WHAT THIS TASK INVOLVES: Write out only the tail of the records, beginning at the line containing "a better apparel business?" and including the last line, exactly as written.
▶
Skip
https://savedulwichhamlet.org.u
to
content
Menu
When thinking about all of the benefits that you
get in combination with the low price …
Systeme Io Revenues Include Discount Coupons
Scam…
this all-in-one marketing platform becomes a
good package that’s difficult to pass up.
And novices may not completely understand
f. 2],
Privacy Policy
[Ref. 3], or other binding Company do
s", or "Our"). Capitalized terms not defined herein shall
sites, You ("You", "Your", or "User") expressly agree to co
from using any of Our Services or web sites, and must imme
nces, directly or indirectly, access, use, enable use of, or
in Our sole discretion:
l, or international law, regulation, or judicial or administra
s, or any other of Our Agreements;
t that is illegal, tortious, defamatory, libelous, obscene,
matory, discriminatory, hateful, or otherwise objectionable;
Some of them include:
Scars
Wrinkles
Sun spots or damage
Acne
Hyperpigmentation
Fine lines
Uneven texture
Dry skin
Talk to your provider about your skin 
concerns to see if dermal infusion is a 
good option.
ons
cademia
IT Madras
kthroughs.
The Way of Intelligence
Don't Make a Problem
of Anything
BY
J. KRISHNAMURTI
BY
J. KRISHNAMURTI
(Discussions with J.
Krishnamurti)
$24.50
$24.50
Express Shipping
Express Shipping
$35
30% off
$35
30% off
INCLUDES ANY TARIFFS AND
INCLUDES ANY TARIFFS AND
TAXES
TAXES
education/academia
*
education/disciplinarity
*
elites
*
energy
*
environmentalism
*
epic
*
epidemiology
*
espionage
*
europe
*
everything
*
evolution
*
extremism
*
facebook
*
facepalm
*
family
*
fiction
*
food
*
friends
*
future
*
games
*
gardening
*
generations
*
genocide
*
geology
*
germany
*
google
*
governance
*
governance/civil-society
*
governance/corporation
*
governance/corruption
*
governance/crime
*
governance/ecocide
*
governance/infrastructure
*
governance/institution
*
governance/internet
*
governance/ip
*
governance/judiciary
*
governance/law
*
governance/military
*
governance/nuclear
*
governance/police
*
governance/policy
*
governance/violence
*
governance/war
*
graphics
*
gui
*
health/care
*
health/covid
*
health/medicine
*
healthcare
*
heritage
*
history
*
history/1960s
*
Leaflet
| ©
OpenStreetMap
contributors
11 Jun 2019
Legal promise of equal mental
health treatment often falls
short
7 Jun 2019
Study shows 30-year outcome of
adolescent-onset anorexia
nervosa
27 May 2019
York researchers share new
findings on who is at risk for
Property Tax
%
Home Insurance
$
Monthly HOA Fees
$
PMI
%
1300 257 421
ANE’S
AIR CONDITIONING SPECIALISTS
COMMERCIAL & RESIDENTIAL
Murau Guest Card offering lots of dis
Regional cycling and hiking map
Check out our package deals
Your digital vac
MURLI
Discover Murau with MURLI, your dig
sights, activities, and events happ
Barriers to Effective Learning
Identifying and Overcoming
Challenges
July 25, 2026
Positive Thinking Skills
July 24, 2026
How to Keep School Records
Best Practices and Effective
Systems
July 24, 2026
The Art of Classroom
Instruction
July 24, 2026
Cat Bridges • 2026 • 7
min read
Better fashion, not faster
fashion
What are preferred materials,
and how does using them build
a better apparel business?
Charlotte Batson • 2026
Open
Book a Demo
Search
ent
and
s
◀
EXERCISE OUTPUT:
a better apparel business?
Charlotte Batson • 2026
Open
Book a Demo
Search
ent
and
s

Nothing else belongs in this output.